Search code examples
pythonmachine-learningtext-classificationcountvectorizer

How to make text classification gives a None category


I'm doing text classification for dialects. After I trained it for 3 types of dialects, I tested it with the test data I have. However, now suppose I'm going to extract a tweet from twitter, and ask the classifier to output the corresponding dialect, but what if the tweet wasn't written in any of those 3 dialects? I assume that he will give a category regardless, but that would be false positive. Therefore, I want him to give a None category. How to do that? Should I also give training data with None labels?


Solution

  • If you want to predict a new category (in this case None) with the same classifier, you have to provide training data corresponding to this category.

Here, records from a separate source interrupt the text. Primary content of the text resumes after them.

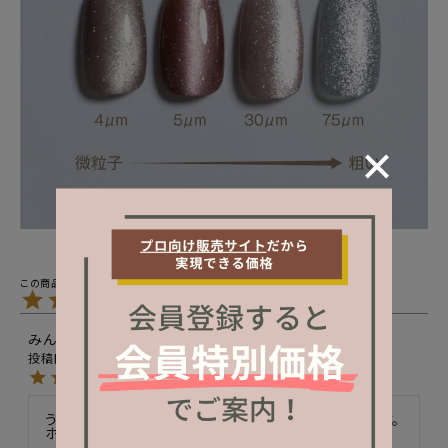
5.00
1
みんと
3
非公開
購入者
投稿日
2025/11/21
うっとりするくらい綺麗でオフするのが勿体なくなります。
ホリデーシーズンにもってこいです。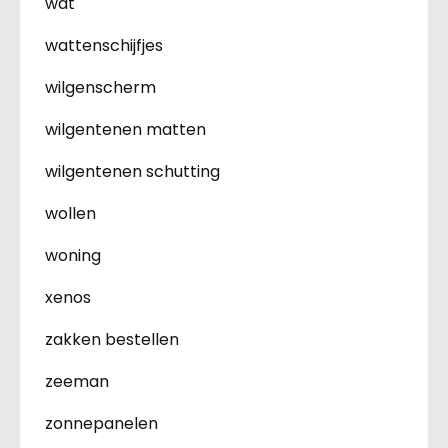
wat
wattenschijfjes
wilgenscherm
wilgentenen matten
wilgentenen schutting
wollen
woning
xenos
zakken bestellen
zeeman
zonnepanelen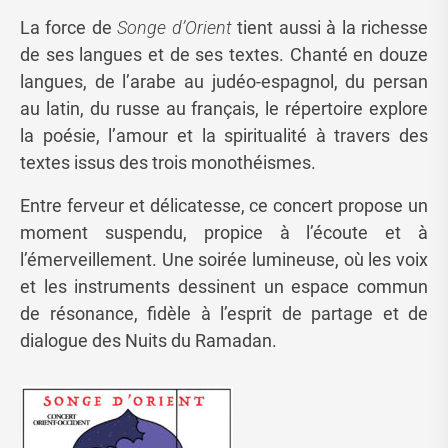
La force de
Songe d’Orient
tient aussi à la richesse
de ses langues et de ses textes. Chanté en douze
langues, de l’arabe au judéo-espagnol, du persan
au latin, du russe au français, le répertoire explore
la poésie, l’amour et la spiritualité à travers des
textes issus des trois monothéismes.
Entre ferveur et délicatesse, ce concert propose un
moment suspendu, propice à l’écoute et à
l’émerveillement. Une soirée lumineuse, où les voix
et les instruments dessinent un espace commun
de résonance, fidèle à l’esprit de partage et de
dialogue des Nuits du Ramadan.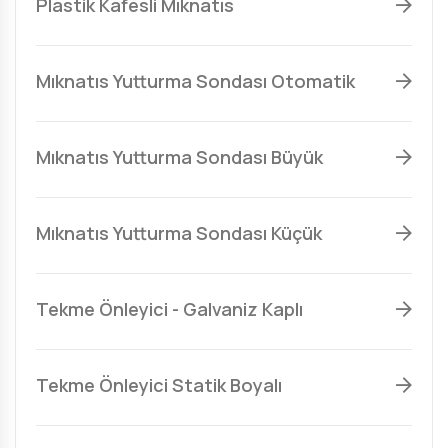
Plastik Kafesli Mıknatıs
Mıknatıs Yutturma Sondası Otomatik
Mıknatıs Yutturma Sondası Büyük
Mıknatıs Yutturma Sondası Küçük
Tekme Önleyici - Galvaniz Kaplı
Tekme Önleyici Statik Boyalı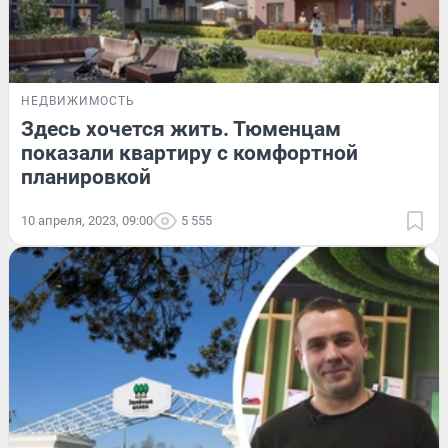
НЕДВИЖИМОСТЬ
Здесь хочется жить. Тюменцам
показали квартиру с комфортной
планировкой
10 апреля, 2023, 09:00
5 555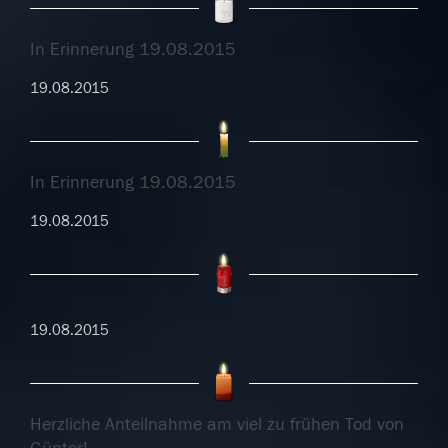
In Erinnerung 19.08.2015
19.08.2015
In Erinnerung 19.08.2015
19.08.2015
19.08.2015
Herzliche Anteilnahme am viel zu frühen Tod von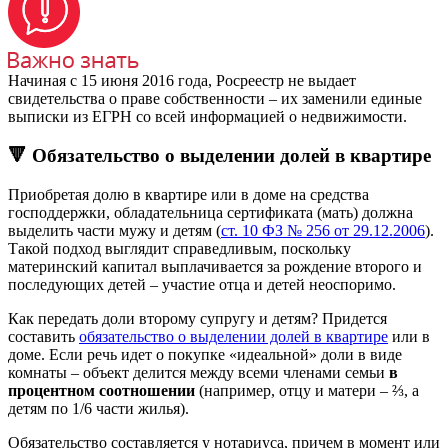
Начиная с 15 июня 2016 года, Росреестр не выдает
свидетельства о праве собственности – их заменили единые
выписки из ЕГРН со всей информацией о недвижимости.
🔻 Обязательство о выделении долей в квартире
Приобретая долю в квартире или в доме на средства
господдержки, обладательница сертификата (мать) должна
выделить части мужу и детям (
ст. 10 ФЗ № 256 от 29.12.2006
).
Такой подход выглядит справедливым, поскольку
материнский капитал выплачивается за рождение второго и
последующих детей – участие отца и детей неоспоримо.
Как передать доли второму супругу и детям? Придется
составить
обязательство о выделении долей в квартире
или в
доме. Если речь идет о покупке «идеальной» доли в виде
комнаты – объект делится между всеми членами семьи
в
процентном соотношении
(например, отцу и матери – ⅔, а
детям по 1/6 части жилья).
Обязательство составляется у нотариуса, причем в момент или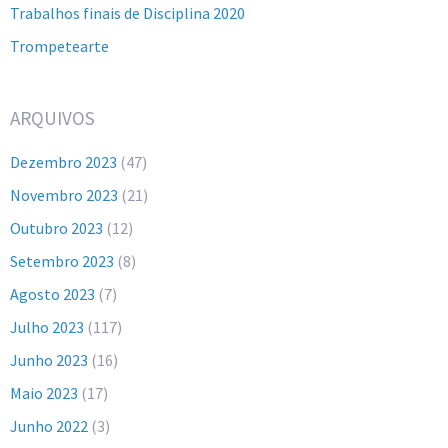
Trabalhos finais de Disciplina 2020
Trompetearte
ARQUIVOS
Dezembro 2023
(47)
Novembro 2023
(21)
Outubro 2023
(12)
Setembro 2023
(8)
Agosto 2023
(7)
Julho 2023
(117)
Junho 2023
(16)
Maio 2023
(17)
Junho 2022
(3)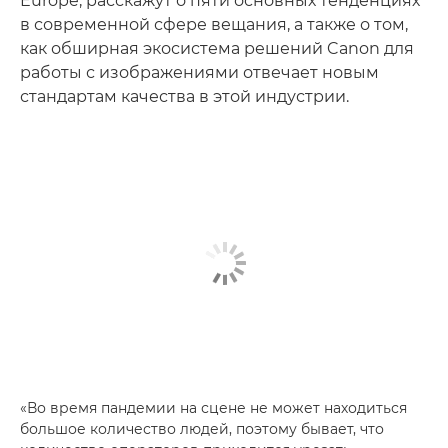
Europe, расскажут о пяти основных тенденциях
в современной сфере вещания, а также о том,
как обширная экосистема решений Canon для
работы с изображениями отвечает новым
стандартам качества в этой индустрии.
«Во время пандемии на сцене не может находиться
большое количество людей, поэтому бывает, что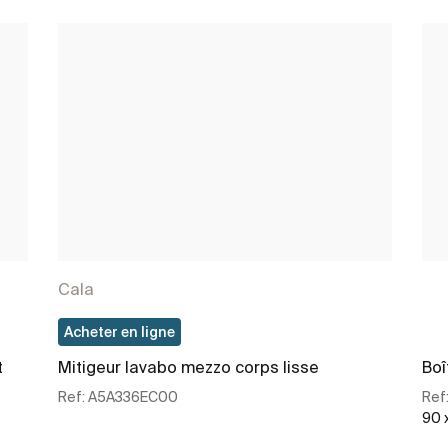
Cala
Acheter en ligne
t
Mitigeur lavabo mezzo corps lisse
Boî
Ref:
A5A336EC00
Ref
90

    Another idea (better discussed here: https://stats.stackexchange.com/questions/174856/semi-supervised-classification-with-unseen-classes) is to train a multi-class classifier which assigns a sentence to one of the dialects; then train various one-class classifiers, one for each dialect, which can confirm or deny multi-class classifier predictions.

    An example:
    Dialects A, B, C.

    Multi-class classifier assigns sentence to dialect A.
    One-class classifier for dialect A classifies sentence as dialect A.
    Sentence belongs to dialect A.

    Multi-class classifier assigns sentence to dialect A.
    One-class classifier for dialect A classifies sentence as not dialect A.
    Sentence belongs to unknown dialect (None).